TASK TO CARRY OUT –
Only the lines below from the one with "はサイトの運営、閲覧体験の向上、タ" through the one with "Utilizamos cookies y" are to be written out, exactly and without any images.

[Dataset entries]

===

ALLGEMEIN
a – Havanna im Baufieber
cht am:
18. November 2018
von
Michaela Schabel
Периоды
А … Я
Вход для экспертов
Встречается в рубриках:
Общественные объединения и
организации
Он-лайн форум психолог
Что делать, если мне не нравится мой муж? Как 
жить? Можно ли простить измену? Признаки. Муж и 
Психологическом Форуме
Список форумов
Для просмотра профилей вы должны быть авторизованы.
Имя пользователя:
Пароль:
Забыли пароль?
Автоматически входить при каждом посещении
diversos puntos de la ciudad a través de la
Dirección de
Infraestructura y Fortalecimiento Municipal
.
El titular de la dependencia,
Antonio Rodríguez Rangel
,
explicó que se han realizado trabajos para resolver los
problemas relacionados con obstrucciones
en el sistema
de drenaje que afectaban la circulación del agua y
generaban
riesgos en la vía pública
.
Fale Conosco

===

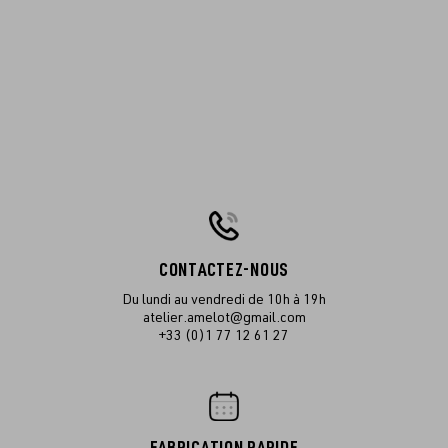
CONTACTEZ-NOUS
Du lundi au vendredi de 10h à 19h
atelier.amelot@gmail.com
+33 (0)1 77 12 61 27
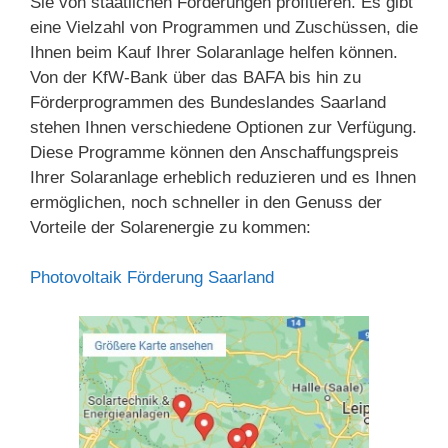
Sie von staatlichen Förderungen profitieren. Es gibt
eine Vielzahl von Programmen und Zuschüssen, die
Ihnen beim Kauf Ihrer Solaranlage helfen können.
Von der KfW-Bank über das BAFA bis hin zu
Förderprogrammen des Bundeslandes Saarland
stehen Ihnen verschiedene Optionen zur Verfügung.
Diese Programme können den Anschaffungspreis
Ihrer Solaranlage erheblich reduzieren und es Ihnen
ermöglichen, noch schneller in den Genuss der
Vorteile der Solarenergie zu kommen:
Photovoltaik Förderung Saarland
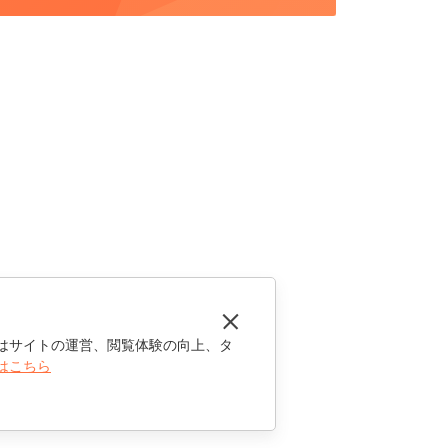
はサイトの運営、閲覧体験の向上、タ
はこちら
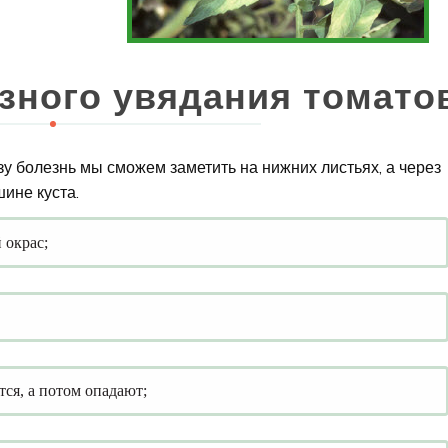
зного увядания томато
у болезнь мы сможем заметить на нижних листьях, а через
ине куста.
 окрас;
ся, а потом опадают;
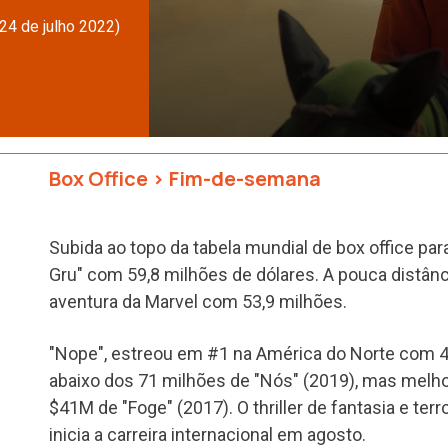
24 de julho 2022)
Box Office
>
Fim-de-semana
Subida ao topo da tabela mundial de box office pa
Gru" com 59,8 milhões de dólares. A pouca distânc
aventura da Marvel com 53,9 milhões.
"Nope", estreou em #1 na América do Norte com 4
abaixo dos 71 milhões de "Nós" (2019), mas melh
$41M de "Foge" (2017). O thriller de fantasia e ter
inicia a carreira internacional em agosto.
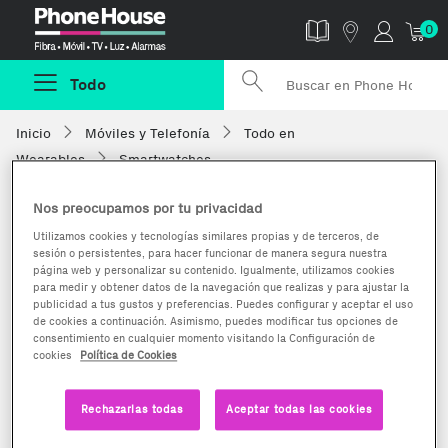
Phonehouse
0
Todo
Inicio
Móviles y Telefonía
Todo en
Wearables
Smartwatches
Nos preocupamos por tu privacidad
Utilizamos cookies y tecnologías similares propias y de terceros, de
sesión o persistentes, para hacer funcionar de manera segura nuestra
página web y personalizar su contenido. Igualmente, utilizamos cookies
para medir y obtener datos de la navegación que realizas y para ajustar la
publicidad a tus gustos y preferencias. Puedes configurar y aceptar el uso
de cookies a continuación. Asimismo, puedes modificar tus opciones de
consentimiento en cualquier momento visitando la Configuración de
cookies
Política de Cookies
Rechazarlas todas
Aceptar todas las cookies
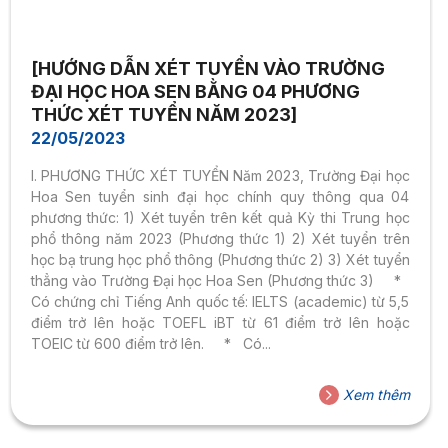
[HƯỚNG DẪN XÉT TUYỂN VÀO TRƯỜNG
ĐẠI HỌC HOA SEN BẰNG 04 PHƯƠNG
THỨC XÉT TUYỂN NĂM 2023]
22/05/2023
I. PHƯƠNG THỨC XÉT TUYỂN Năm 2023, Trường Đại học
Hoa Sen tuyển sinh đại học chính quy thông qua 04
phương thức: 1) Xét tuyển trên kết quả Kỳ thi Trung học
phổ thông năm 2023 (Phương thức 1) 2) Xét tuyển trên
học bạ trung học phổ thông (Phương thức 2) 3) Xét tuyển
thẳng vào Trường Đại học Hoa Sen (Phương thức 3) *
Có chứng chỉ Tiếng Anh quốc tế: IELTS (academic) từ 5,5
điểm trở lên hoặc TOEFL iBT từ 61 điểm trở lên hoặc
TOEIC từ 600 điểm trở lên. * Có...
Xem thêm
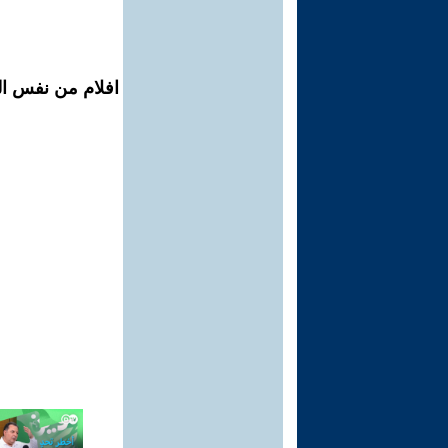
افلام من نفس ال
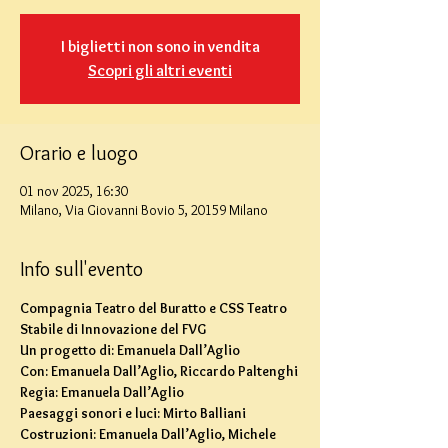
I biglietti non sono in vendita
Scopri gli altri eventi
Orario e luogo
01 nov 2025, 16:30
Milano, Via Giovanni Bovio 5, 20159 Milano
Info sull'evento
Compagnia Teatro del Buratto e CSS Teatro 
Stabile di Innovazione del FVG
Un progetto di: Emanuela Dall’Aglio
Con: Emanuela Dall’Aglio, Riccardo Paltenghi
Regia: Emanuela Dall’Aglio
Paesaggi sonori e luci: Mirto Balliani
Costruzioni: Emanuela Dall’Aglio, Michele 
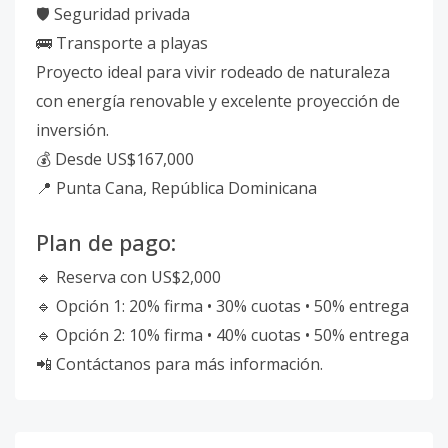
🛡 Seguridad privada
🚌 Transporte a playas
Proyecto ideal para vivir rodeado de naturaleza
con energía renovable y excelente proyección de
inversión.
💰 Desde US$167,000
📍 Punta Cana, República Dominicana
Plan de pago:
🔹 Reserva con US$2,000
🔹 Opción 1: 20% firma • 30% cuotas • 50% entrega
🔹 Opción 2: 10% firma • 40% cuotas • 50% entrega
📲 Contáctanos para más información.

===

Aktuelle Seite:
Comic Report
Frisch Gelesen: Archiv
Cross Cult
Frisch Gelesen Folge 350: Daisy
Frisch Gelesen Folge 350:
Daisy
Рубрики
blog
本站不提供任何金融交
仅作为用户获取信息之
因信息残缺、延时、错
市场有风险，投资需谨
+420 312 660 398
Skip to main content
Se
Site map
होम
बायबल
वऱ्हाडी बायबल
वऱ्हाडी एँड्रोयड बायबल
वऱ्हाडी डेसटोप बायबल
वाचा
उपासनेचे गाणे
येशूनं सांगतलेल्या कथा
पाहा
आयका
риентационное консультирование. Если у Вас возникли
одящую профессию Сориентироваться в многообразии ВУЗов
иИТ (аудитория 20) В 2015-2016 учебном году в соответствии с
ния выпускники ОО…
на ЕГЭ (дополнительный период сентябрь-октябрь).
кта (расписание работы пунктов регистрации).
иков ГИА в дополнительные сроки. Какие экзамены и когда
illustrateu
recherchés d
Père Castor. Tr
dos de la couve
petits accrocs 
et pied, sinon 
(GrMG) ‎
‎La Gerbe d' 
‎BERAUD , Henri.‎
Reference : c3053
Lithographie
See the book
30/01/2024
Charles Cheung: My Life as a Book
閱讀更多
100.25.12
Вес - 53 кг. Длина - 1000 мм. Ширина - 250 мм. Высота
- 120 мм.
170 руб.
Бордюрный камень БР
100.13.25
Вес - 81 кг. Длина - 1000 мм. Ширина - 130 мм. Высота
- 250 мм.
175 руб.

===

TASK ANSWER –
はサイトの運営、閲覧体験の向上、タ
はこちら
зного увядания томато
у болезнь мы сможем заметить на нижних листьях, а через
ине куста.
 окрас;
ся, а потом опадают;
24 de julho 2022)
Box Office
>
Fim-de-semana
Subida ao topo da tabela mundial de box office pa
Gru" com 59,8 milhões de dólares. A pouca distânc
aventura da Marvel com 53,9 milhões.
"Nope", estreou em #1 na América do Norte com 4
abaixo dos 71 milhões de "Nós" (2019), mas melh
$41M de "Foge" (2017). O thriller de fantasia e ter
inicia a carreira internacional em agosto.
Phonehouse
0
Todo
Inicio
Móviles y Telefonía
Todo en
Wearables
Smartwatches
Nos preocupamos por tu privacidad
Utilizamos cookies y tecnologías similares propias y de terceros, de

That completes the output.